Adjacency patterns:  one viewpoint.  The dot density map.
It is interesting to consider how to use a GIS to do some analysis of mapped information--using a bit of creative effort.
  • Dot density maps:  layer of randomization, layer of observation--scale change; absolute representation (1 dot represents 1000 people) and relative representation (1 dot represents 0.1% of the population of the state).  Use ArcView.
  • The concept of clustering is tied to scale.
    • Equal Area Projections and dot density maps--one way to look for clustering in geographic space.
      • Select a distribution that can usefully be represented as dot scatter--such as population.
      • Then, choose polygonal nets of at least two different scales--such as state and county boundaries.

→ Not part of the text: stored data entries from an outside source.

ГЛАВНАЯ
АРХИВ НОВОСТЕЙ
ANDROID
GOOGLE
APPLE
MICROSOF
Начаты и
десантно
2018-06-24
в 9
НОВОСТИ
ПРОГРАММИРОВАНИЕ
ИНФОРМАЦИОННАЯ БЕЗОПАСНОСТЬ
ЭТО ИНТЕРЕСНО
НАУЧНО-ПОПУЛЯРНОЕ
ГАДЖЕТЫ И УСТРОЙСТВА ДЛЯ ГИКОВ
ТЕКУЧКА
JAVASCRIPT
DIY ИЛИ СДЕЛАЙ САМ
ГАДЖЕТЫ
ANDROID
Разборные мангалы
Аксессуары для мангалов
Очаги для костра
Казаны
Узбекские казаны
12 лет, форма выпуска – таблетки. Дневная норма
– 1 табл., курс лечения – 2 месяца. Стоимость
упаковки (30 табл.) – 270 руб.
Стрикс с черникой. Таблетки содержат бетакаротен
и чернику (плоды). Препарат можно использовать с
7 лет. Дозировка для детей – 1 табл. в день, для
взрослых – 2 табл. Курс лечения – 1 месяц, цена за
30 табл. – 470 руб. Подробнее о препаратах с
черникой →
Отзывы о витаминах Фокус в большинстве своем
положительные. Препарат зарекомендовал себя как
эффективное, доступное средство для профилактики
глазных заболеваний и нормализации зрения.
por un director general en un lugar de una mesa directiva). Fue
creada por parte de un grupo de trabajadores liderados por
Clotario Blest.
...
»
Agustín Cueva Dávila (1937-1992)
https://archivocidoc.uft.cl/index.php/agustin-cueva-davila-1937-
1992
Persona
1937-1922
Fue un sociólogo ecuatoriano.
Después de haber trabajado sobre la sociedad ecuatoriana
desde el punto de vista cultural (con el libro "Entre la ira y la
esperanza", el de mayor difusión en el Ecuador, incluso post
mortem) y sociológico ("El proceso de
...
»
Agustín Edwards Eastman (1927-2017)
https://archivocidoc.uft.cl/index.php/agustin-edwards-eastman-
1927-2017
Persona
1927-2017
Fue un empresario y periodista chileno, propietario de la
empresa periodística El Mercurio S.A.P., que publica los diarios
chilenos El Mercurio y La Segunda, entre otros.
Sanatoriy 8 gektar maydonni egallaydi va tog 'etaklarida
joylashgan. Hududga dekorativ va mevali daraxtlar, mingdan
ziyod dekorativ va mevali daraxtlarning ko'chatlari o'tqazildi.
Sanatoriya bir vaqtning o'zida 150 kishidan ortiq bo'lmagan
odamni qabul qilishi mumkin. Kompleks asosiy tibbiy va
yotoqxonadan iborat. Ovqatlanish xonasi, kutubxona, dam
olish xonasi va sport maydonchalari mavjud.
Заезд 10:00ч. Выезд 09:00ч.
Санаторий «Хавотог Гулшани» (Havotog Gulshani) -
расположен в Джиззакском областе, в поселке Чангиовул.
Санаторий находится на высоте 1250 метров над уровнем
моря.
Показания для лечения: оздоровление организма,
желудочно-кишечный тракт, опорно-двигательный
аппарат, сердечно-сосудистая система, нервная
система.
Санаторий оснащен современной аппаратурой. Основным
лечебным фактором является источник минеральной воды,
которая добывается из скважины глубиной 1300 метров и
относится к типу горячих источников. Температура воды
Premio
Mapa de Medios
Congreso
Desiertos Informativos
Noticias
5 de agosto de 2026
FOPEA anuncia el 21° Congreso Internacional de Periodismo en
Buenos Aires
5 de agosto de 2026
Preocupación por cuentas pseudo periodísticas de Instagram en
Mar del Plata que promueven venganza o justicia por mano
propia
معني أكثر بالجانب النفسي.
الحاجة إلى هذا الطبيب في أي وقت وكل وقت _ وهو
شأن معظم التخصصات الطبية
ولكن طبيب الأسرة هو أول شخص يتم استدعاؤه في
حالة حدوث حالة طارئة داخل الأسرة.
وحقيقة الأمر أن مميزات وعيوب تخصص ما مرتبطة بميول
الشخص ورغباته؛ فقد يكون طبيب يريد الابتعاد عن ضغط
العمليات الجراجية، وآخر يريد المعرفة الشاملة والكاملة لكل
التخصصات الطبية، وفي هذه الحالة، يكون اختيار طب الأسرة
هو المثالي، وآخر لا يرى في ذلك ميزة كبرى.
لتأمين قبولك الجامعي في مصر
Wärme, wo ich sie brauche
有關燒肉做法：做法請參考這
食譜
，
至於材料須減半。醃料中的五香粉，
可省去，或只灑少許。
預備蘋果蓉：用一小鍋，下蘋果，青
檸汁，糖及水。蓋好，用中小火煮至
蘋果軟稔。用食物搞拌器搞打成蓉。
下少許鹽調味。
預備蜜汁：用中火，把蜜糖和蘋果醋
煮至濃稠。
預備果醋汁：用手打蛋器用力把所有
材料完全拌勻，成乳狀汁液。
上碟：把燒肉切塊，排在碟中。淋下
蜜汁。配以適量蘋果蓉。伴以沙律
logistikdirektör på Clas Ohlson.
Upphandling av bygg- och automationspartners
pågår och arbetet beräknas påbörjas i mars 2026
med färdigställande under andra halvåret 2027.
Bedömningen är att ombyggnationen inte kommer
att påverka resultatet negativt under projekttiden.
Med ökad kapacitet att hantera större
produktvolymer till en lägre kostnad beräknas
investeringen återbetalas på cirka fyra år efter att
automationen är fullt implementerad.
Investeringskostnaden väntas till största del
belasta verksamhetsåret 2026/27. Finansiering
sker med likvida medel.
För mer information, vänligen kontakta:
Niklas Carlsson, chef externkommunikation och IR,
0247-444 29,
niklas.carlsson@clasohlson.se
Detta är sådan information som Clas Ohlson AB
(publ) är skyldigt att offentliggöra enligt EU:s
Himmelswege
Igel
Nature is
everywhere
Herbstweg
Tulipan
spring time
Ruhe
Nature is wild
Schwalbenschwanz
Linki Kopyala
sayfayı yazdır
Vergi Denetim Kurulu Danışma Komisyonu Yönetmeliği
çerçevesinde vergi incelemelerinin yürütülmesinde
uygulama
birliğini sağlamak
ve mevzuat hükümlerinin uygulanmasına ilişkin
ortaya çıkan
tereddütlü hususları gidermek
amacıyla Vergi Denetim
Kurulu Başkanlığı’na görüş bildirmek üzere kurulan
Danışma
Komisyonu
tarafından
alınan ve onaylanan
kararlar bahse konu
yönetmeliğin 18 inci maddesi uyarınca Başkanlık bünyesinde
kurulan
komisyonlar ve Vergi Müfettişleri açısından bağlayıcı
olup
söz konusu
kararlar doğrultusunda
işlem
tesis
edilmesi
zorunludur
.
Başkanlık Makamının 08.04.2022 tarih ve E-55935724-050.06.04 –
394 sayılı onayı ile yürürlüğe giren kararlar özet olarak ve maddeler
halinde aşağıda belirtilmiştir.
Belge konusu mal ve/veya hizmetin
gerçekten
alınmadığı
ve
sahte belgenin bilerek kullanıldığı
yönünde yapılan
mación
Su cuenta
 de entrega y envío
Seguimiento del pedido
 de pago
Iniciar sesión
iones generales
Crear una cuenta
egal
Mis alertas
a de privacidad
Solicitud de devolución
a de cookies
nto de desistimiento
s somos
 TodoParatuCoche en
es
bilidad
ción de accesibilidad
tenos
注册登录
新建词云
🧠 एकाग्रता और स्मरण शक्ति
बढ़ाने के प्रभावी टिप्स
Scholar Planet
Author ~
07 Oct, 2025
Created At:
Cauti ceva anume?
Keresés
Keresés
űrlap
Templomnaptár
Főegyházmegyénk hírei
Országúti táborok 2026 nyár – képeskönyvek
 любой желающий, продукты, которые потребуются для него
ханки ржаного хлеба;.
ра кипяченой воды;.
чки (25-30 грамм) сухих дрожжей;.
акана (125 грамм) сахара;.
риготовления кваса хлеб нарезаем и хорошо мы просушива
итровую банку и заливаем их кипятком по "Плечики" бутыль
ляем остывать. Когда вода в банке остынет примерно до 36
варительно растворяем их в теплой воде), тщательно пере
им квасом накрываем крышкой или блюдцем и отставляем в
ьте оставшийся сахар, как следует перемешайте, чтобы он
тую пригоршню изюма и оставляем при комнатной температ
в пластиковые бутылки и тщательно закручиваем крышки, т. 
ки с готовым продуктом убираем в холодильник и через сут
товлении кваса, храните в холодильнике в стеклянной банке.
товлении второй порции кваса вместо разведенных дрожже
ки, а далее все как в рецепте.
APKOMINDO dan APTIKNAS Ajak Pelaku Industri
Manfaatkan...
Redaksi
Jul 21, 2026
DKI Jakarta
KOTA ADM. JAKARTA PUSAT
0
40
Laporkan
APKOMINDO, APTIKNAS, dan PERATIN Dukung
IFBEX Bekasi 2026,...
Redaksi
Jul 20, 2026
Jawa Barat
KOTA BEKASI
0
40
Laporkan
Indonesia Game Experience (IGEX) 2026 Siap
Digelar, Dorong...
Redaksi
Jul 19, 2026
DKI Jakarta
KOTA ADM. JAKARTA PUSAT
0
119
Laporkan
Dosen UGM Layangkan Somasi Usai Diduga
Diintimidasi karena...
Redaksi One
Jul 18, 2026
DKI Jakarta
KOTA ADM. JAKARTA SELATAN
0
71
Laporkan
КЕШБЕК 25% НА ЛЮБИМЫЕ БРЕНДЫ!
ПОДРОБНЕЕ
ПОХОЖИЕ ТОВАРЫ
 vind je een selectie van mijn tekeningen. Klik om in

      • Let the map with the smallest spatial units (counties) be used as the randomizing layer--the dot scatter is spread around randomly within each unit.
      • View the scatter through polygons (states) that are larger than are those of the randomizing layer (counties).  Map 1 shows the results of removing the county boundaries; Map 2 shows the national picture with state boundaries; and, Map 3 views the dot scatter through the national border lens.  The clustering of dots at the state level means something; at the county level it is merely random.
      • Select an equal area projection (such as an Albers Equal Area Conic for the U.S.).
    • Because the underlying projection is an equal area projection, a unit square (or other polygon) may be placed anywhere on the map and comparisons made between one location and another.  Indeed, urban or rural measures might be held up to a value associated with similar polygon tossed out randomly.
    Interesting reading on related topics:  Mark Monmonier and Harm deBlij, How to Lie with Maps, University of Chicago Press.